Wir kennen den Spruch zur Genüge: "Es muß sich rechnen." So werden z.B. trotz
Bedarf keine Häuser gebaut, wenn kein Geld da ist, obwohl es Menschen gibt, die
das notwendige Wissen und die Zeit haben, und obwohl reichlich Rohstoffe und
Maschinen zur Verfügung stehen. Arbeit hat also objektiv den Erwerb von Geld zum
Ziel und nicht die Befriedigung konkreter Bedürfnisse. Arbeit und konkrete
Bedürfnisse sind dem Diktat der Finanzierbarkeit unterworfen. Ein Skandal: die
menschliche Existenz muß sich rechnen! Nur wer seine Ware Arbeitskraft verkaufen
kann, darf existieren. Was aber auch heißt, daß, wer seine Arbeitskraft nicht
verkauft, auch nicht existieren kann.
Mit
den Rationalisierungsprozessen im Rahmen der zunehmenden Computerisierung wird
der Verkauf der Ware Arbeitskraft aber immer mehr überflüssig.
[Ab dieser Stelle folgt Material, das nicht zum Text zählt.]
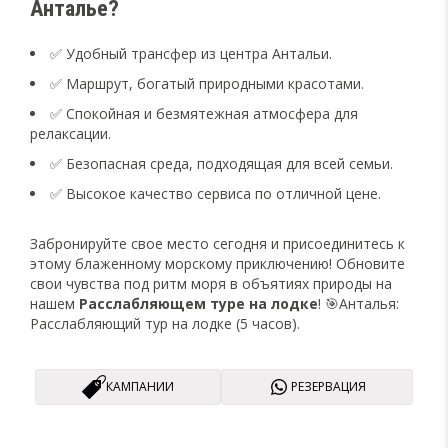
Анталье?
✅ Удобный трансфер из центра Антальи.
✅ Маршрут, богатый природными красотами.
✅ Спокойная и безмятежная атмосфера для
релаксации.
✅ Безопасная среда, подходящая для всей семьи.
✅ Высокое качество сервиса по отличной цене.
Забронируйте свое место сегодня и присоединитесь к
этому блаженному морскому приключению! Обновите
свои чувства под ритм моря в объятиях природы на
нашем
Расслабляющем туре на лодке
! 🎯Анталья:
Расслабляющий тур на лодке (5 часов).
КАМПАНИИ
РЕЗЕРВАЦИЯ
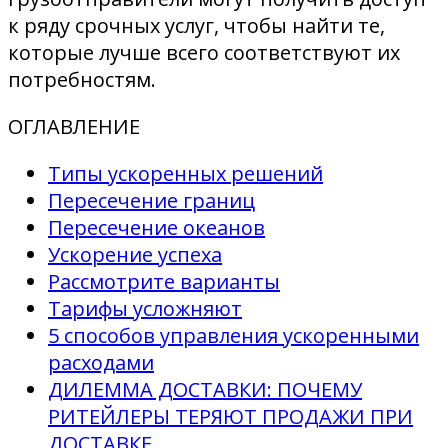
к ряду срочных услуг, чтобы найти те,
которые лучше всего соответствуют их
потребностям.
ОГЛАВЛЕНИЕ
Типы ускоренных решений
Пересечение границ
Пересечение океанов
Ускорение успеха
Рассмотрите варианты
Тарифы усложняют
5 способов управления ускоренными
расходами
ДИЛЕММА ДОСТАВКИ: ПОЧЕМУ
РИТЕЙЛЕРЫ ТЕРЯЮТ ПРОДАЖИ ПРИ
ДОСТАВКЕ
Das System der
Arbeit gerät in die Krise. Als fatale Folge rennen die Menschen der wenigen
Arbeit nach und tun sie zu den unmöglichsten Bedingungen. Denn je
handgreiflicher diese Krise wird, um so hartnäckiger wird der bedingungslose
Glaube an die Arbeit eingefordert.
Jedes
Kind weiß, daß es nie wieder Vollbeschäftigung geben wird, trotzdem wird diese
Tatsache nicht offen ausgesprochen. Öffentlich werden tolle Konzepte ausgeheckt,
die die Arbeitslosigkeit bekämpfen sollen. Doch diese politischen Konzepte
messen sich von vornherein am Kriterium des Mediums, in dem sich Arbeit
darstellt: im Geld. Jedes noch so gut gewollte Konzept muß vor den Richterstuhl
der Finanzierbarkeit in Demut versinken. Als wenn dies nicht schon Zumutung
genug wäre, kann im Fall einer Nichtfinanzierbarkeit jede Schweinerei
durchgesetzt werden. Hinter vorgehaltener Hand wird selbst von den Vertretern
dieser traurigen, politischen Konzepte zugestanden, daß daran nicht wirklich
geglaubt wird.
Zu
dem System der Heuchelei gesellt sich das System der Repression: Beide vereinen
sich in den Institutionen Arbeitsamt und Sozialamt. Maßnahmen wie PSA ,
Arbeitsleihfirmen, Billiglohn, Ich-AG, sinnlose Fort- und Ausbildungsmaßnahmen
sind nichts weiter als Lügen, um den Zwang der Arbeit aufrecht erhalten zu
können, denn wer glaubt nach der dritten Massnahme noch ernsthaft, je wieder auf
dem ersten Arbeitsmarkt beschäftigt zu werden? Die Schweinerei des
Hartz-Konzeptes ist nur ein weiterer Schritt in Richtung sozialer Apartheid.
Dumpfe
und unterschwellig angsterfüllte Ressentiments machen sich unter denen breit,
die ihre Ware Arbeitskraft noch verkaufen können. Sozialdarwinistisch wird den
Herausgefallenen Schmarotzertum vorgeworfen und zynisch empfohlen, zu arbeiten.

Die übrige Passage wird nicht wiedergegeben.